Financial Times (source) :

Les hommes en lice à la tête du prochain gouvernement espagnol se sont engagés à adopter une position plus dure à l’égard du séparatisme catalan dans un débat parfois indiscipliné avant ce qui devrait être une élection générale serrée dans cinq jours à peine.
Les rivaux se criaient dessus et affichaient une grande variété de propositions dans un débat entièrement masculin marqué principalement par les réactions des chefs de partis aux grandes manifestations en faveur de l’indépendance en Catalogne.
Le débat, le seul de la campagne, est largement considéré comme un moment crucial de la course, environ un tiers des électeurs devant encore se décider avant le vote du 10 novembre, la quatrième élection générale en quatre ans.
Pedro Sánchez, le Premier ministre socialiste qui a déclenché les élections après ne pas avoir obtenu la majorité au parlement sortant, a déclaré qu’il chercherait de nouvelles lois pour interdire les référendums d’indépendance et limiter le contrôle des autorités régionales sur les médias publics.
Les protestations en Catalogne ont été déclenchées par les peines de prison prononcées le mois dernier à l’encontre de neuf politiciens séparatistes pour leur rôle dans un référendum illégal en 2017 et dans la déclaration d’indépendance.
Lors du débat de lundi, Pablo Casado, le leader du PP, qui est le principal opposant de M. Sánchez, a qualifié les politiciens indépendantistes de « suprémacistes violents «  et a appelé à un « vrai gouvernement qui mettra de l’ordre en Catalogne ».
Tandis que Pablo Iglesias, le leader du groupe radical de gauche Podemos, appelait au dialogue avec les séparatistes catalans, Santiago Abascal, le leader Vox, exigeait que l’autonomie catalane soit abolie et que les partis séparatistes soient considérés comme des organisations criminelles.
Selon des sondages récents, Vox pourrait devenir la troisième force en importance au Parlement, avec environ 13 % des voix. En comparaison, le PP a obtenu environ 21 pour cent des suffrages, après les élections précédentes d’avril, où il avait enregistré le pire résultat de son histoire, et environ 27 pour cent pour les socialistes, en deçà de leurs 29 pour cent d’avril, ce qui représente une amélioration.
Les sondages suggèrent également un effondrement du soutien à Ciudadanos, un parti libéral qui a frôlé la deuxième place lors du vote d’avril, mais qui obtient maintenant moins de 9 pour cent.
Lundi, Albert Rivera, le chef de Ciudadanos, est venu avec un morceau de trottoir qui aurait été jeté à la police pendant les manifestations catalanes, un long rouleau de papier détaillant les « concessions » des deux plus grands partis au nationalisme catalan et une série de photocopies des premières pages de journaux.
M. Sánchez a également fait une série d’annonces, déclarant qu’il nommerait Nadia Calviño, ministre espagnole de l’économie, vice-première ministre, et ferait de la glorification du fascisme et de l’héritage de Francisco Franco, le dictateur du pays entre 1939 et 1975 un crime.
Casado et Rivera ont demandé à M. Sánchez de nier qu’il chercherait le soutien des partis séparatistes pour former un gouvernement, ce que le Premier ministre a refusé de faire.

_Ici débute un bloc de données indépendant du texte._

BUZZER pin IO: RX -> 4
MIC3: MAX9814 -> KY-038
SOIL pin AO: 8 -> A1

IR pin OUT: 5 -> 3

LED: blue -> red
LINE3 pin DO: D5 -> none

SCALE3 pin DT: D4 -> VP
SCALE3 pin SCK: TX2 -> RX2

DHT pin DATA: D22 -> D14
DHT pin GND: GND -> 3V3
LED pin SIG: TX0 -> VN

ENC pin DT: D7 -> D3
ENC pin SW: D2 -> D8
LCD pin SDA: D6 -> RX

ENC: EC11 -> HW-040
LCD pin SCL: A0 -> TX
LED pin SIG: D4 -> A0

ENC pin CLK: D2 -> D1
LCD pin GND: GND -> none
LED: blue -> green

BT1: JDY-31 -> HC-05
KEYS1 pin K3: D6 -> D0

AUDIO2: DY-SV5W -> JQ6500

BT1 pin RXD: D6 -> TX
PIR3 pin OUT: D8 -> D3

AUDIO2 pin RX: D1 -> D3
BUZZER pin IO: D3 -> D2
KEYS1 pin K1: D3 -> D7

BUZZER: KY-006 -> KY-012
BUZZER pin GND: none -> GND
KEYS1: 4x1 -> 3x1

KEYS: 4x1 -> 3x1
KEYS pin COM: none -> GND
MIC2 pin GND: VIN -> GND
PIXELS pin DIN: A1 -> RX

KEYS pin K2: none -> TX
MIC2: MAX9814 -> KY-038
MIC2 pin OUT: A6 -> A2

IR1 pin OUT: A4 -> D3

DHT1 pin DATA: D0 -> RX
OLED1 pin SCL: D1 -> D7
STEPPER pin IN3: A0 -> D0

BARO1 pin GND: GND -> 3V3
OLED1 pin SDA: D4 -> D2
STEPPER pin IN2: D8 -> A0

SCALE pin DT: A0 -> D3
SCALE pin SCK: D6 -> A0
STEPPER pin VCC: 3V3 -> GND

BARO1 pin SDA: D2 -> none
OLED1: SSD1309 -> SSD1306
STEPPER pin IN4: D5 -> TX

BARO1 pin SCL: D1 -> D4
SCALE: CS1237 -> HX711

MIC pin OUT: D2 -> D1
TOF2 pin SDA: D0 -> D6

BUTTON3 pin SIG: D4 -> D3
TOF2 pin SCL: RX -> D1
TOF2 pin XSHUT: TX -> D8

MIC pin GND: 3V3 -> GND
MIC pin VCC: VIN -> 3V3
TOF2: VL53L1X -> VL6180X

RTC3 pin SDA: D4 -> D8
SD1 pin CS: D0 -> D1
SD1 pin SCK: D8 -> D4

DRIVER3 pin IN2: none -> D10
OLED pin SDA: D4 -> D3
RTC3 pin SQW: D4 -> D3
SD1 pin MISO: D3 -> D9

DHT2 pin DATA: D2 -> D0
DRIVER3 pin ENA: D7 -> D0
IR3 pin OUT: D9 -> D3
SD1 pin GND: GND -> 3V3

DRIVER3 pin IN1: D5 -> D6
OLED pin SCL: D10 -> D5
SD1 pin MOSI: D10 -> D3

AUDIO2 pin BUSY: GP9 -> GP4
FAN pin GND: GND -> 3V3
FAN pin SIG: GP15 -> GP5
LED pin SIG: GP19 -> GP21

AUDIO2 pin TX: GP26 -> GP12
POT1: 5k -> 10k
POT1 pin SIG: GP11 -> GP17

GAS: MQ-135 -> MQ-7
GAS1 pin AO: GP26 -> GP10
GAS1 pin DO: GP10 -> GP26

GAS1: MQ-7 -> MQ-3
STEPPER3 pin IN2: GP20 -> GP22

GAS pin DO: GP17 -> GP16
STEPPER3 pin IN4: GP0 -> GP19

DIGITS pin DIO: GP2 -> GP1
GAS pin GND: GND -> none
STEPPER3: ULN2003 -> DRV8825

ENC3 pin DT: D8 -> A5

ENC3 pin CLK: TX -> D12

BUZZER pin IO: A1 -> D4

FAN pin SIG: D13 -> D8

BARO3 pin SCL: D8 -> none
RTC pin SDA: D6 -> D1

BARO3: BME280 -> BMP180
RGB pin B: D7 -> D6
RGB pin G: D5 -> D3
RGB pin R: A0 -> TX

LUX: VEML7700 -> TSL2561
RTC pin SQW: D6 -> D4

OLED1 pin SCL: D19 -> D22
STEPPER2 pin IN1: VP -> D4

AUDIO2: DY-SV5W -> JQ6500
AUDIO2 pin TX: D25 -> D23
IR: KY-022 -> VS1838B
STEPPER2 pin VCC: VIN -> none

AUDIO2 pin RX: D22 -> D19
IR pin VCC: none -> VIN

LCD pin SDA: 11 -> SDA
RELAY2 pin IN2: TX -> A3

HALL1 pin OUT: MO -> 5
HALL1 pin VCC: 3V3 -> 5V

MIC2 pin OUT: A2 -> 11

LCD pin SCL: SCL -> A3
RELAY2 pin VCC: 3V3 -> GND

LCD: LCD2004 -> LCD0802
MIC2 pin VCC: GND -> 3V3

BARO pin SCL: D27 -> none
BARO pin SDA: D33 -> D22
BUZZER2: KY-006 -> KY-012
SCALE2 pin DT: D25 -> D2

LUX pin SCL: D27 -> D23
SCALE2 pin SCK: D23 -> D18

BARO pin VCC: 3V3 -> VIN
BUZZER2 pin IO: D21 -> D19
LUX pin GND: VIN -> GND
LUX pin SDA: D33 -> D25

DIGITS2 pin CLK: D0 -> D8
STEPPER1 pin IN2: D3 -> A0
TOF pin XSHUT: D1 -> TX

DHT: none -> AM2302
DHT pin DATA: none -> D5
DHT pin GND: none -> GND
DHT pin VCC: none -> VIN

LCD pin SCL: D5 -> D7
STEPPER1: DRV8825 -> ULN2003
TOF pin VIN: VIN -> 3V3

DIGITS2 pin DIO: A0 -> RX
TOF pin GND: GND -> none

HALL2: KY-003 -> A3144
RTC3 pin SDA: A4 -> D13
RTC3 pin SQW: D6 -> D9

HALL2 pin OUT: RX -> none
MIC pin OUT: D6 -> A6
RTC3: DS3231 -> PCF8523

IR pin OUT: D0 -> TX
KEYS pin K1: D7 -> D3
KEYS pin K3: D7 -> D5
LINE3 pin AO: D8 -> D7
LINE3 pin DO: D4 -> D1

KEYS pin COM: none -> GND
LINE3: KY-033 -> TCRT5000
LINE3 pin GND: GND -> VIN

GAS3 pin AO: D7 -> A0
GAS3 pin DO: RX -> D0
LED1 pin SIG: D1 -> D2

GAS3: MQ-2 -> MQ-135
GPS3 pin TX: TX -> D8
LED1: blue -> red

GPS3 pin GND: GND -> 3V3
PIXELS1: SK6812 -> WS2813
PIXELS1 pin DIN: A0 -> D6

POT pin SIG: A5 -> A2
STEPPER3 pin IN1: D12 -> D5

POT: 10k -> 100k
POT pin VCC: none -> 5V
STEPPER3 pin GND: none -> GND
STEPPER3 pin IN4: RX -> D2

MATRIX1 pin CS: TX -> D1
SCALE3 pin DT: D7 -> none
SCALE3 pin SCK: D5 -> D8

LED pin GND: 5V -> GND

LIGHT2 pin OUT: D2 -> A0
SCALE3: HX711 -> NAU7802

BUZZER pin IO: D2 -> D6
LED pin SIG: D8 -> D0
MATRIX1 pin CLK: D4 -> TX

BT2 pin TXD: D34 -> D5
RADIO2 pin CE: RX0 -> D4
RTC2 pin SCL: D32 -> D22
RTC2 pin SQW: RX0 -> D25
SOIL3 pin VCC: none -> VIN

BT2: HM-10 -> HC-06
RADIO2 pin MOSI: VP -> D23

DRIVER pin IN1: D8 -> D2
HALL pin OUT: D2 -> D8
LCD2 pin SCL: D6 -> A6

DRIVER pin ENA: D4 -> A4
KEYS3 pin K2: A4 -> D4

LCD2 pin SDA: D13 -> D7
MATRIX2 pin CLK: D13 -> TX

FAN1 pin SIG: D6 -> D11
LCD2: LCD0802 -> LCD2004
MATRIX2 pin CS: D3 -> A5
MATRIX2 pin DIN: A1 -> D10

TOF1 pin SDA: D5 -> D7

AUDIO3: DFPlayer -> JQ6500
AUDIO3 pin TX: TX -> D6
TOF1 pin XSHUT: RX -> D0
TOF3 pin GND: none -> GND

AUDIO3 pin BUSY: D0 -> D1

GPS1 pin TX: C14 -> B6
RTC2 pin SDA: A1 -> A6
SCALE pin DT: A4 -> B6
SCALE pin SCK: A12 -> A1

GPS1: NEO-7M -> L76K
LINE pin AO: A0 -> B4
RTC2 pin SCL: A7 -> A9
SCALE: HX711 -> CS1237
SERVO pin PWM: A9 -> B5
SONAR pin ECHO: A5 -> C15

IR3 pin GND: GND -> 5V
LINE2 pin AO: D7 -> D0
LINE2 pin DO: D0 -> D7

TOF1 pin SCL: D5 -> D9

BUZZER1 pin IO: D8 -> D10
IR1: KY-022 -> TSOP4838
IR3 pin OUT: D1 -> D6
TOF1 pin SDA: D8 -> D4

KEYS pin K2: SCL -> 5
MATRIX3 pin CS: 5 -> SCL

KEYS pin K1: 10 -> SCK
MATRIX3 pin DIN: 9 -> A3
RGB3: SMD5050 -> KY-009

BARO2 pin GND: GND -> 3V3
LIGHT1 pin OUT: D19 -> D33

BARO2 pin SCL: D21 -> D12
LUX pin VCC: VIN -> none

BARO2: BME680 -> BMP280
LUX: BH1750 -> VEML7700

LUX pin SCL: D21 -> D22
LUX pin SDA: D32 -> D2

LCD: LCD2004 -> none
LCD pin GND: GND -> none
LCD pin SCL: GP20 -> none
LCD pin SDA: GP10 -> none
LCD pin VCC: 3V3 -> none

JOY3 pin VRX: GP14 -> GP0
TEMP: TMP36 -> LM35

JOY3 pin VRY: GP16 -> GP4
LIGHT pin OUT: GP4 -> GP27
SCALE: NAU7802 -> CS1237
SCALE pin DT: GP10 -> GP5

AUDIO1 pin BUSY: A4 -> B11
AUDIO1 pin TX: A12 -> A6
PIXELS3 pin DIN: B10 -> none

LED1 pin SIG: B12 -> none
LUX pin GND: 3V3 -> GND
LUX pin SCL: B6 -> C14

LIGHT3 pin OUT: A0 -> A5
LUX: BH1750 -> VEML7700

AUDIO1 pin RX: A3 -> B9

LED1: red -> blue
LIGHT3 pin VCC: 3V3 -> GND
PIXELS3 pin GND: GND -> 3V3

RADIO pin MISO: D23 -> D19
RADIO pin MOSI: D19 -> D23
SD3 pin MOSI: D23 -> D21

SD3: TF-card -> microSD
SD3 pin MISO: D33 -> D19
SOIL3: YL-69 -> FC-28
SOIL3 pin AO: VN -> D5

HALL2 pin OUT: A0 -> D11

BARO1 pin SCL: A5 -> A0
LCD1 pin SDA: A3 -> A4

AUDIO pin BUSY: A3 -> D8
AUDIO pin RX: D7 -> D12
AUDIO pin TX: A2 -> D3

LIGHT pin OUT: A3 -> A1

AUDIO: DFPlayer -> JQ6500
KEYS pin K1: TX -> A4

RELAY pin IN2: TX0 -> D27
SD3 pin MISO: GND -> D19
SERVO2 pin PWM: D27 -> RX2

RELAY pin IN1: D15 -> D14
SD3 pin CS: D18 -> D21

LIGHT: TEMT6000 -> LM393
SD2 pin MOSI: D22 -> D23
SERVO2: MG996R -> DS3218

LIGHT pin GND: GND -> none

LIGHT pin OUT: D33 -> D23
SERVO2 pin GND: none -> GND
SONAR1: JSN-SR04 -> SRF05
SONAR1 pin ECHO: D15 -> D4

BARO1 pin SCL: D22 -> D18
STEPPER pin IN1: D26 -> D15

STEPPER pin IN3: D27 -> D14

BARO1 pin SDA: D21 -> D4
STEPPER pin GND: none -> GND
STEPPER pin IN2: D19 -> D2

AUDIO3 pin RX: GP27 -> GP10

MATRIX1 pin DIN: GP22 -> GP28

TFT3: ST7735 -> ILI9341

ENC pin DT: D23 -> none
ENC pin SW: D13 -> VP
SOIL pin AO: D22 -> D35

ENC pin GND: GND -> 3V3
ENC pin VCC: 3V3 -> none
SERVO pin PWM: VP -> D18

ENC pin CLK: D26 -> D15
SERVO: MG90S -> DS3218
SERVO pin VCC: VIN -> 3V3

Ces appels à réprimer durement la Catalogne interviennent après déjà plusieurs semaines de mobilisation de la population catalane contre les lourdes peines de prison infligées aux responsables politiques indépendantistes qui ont organisé le référendum d’autodétermination.

Des portraits du roi Philippe VI ont été brûlés à l’annonce de la visite du monarque en Catalogne.